In 2018, Philadelphia also paid $3 million to settle a case brought by Eugene Gilyard and Lance Felder. The two men spent 16 years behind bars for a murder another man confessed to.
In July 2019, lawyers for Terence Lewis, who was set free and exonerated that May, filed a federal lawsuit against the city alleging rampant police misconduct.
Lewis spent 21 years in prison for a murder he did not commit, and his lawsuit claims police coerced witnesses, hid evidence and gave false testimony.
At least 33 states and the federal government provide some form of compensation, by law, to exonorees. Pennsylvania is not one of them.
Mayor Jim Kenney added in a statement: “I hope this resolution can assist Mr. Thomas and his family after the difficulties they experienced during his 24 years of incarceration. Our administration remains fully committed to ensuring our entire criminal justice system treats all people fairly.”
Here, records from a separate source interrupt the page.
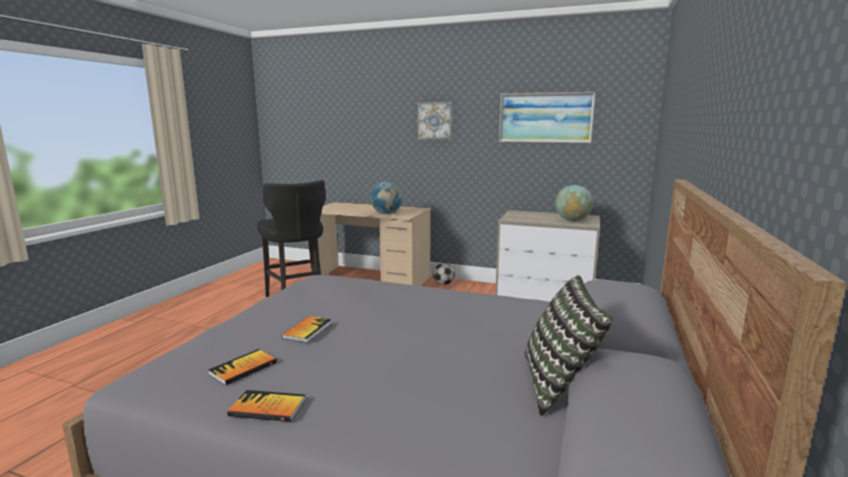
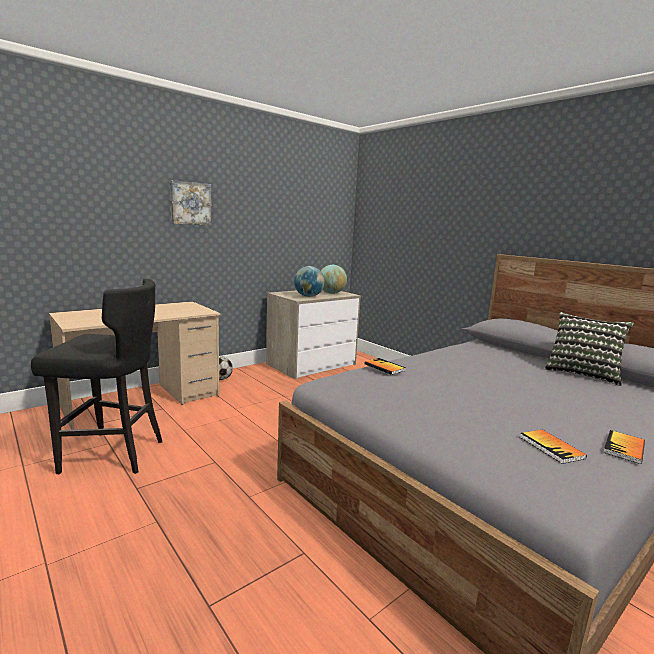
camera: 60 degrees left, 0 degrees up
book [282,316,332,343] -> book moved to [364,358,406,375]
globe [370,182,402,214] -> globe moved to [294,266,325,297]
picture [499,92,596,143] -> none

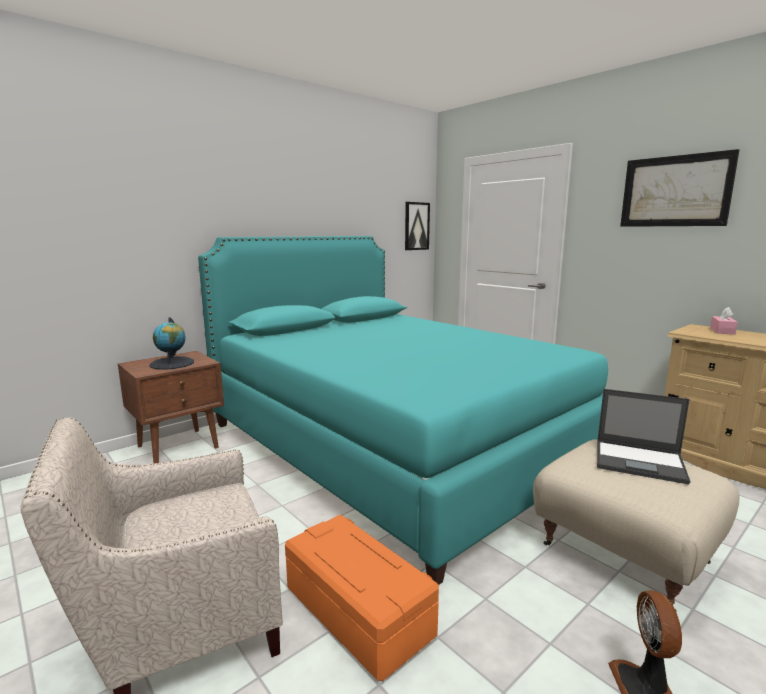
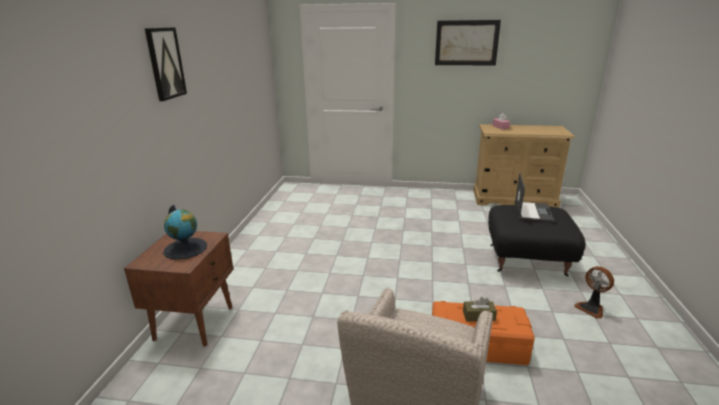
camera: 40 degrees left, 10 degrees up
turquoise bed [198,236,608,585] -> none
picture [405,202,430,250] -> picture moved to [145,27,187,101]
beige ottoman [533,439,739,611] -> black ottoman [488,205,586,277]
laptop [597,389,690,484] -> laptop turned 60 degrees counterclockwise [515,173,555,223]
none -> brown tissue box [463,297,497,321]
“After spending 24 years in prison, Mr. Thomas had the conviction vacated in 2017 and was not retried,” added Marcel Pratt, city solicitor. “The city and Mr. Thomas worked with a federal magistrate judge to resolve this lawsuit in the parties’ best interests. This resolution avoids further, protracted litigation and provides financial support to Mr. Thomas as he and his family try their best to move forward.”